Etna, scoperta all’interno del vulcano una enorme falda acquifera

L’Etna ospita al suo interno una imponente falda acquifera che rappresenta la piu’ importante risorsa idrica per la Sicilia orientale. “La falda dell’Etna, alimentata dalle piogge e dallo scioglimento della coltre nevosa”, afferma Marcello Liotta, ricercatore INGV – Sezione di Palermo, “e’ stata oggetto, nel corso degli ultimi anni, di numerose ricerche scientifiche.

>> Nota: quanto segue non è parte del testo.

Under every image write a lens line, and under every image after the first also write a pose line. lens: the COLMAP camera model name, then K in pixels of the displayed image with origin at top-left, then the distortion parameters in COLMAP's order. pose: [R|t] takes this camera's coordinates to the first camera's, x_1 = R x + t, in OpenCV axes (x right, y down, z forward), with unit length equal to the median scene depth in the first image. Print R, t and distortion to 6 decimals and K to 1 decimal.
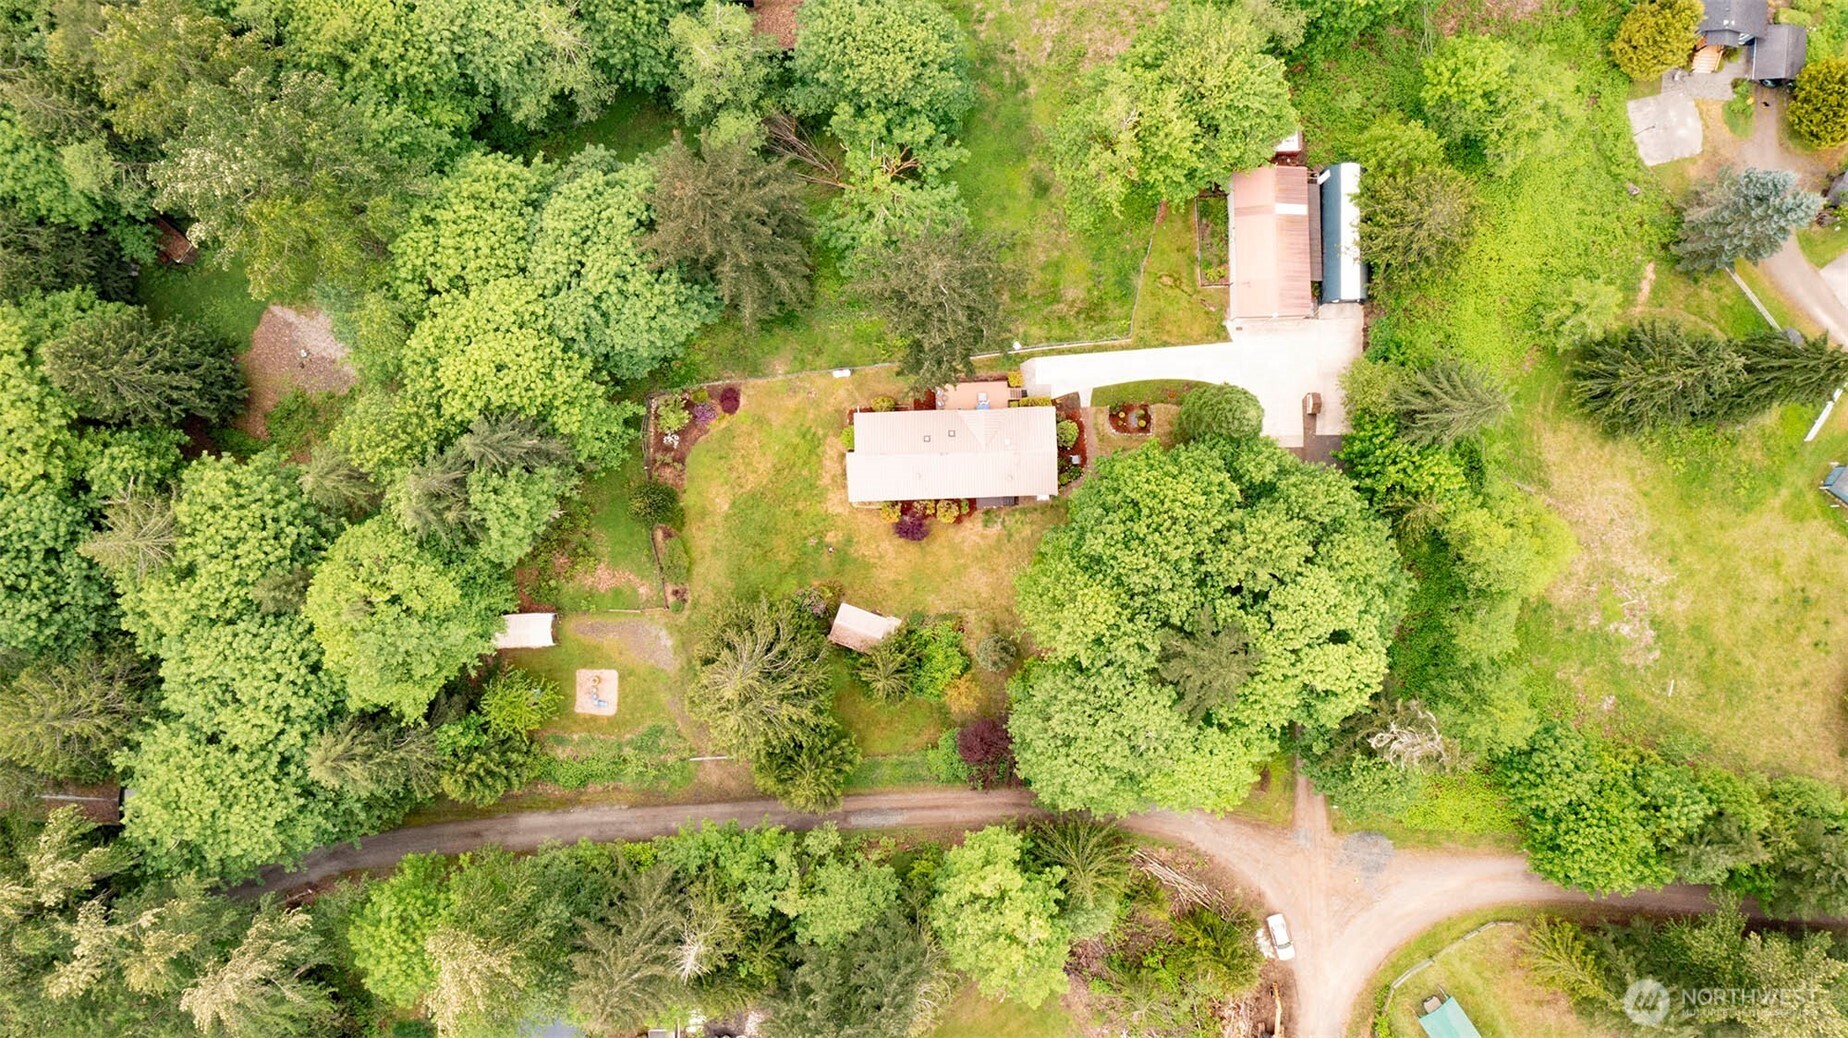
lens RADIAL K [[1501.5, 0, 915.7], [0, 1501.5, 548.4], [0, 0, 1]] dist [0.074227, 0.000126]
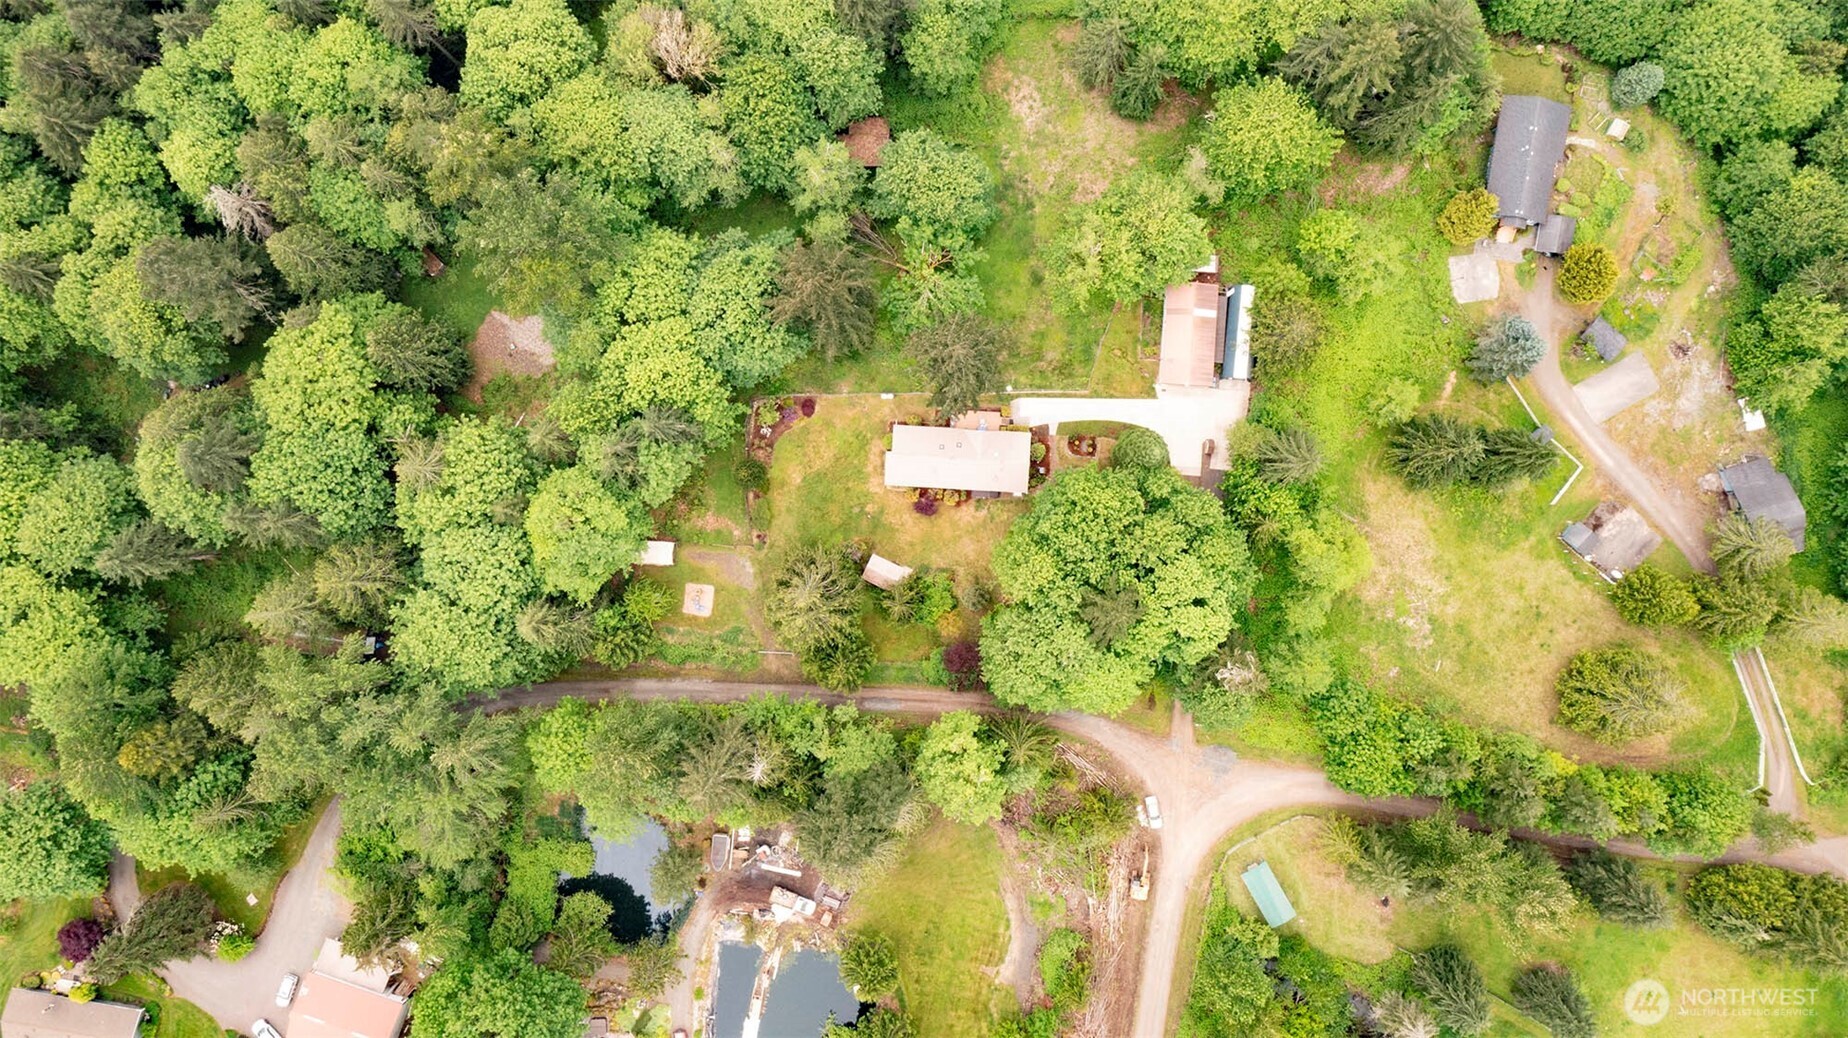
lens RADIAL K [[1501.5, 0, 924.8], [0, 1501.5, 518.3], [0, 0, 1]] dist [0.074227, 0.000126]
pose [[0.995755, 0.091943, 0.004332, -0.008977], [-0.091884, 0.995694, -0.012260, 0.015568], [-0.005441, 0.011810, 0.999915, -0.462679]]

Le caratteristiche dell’edificio vulcanico, le peculiari condizioni climatiche e la presenza di un pennacchio vulcanico persistente rendono infatti la falda etnea uno scrigno di segreti, molti dei quali ancora da scoprire”. Nell’ultimo anno, alcune ricerche condotte dalla comunita’ scientifica dell’INGV hanno fatto emergere come il vulcano imprima la sua impronta nella falda. “L’area sommitale del vulcano e’ caratterizzata da piogge acide a causa della presenza persistente del pennacchio vulcanico che rilascia ingenti quantita’ di gas acidi e aerosol nell’atmosfera. Nonostante la chiara evidenza di precipitazioni acide, dimostrata da ricerche precedenti, il contributo in falda degli elementi provenienti dal pennacchio non era mai stato identificato fino ad ora”, spiega Marcello Liotta. Le piogge acide, sottolinea l’INGV, vengono neutralizzate dalla interazione con le rocce basaltiche che costituisco l’edificio vulcanico e si infiltrano nella falda.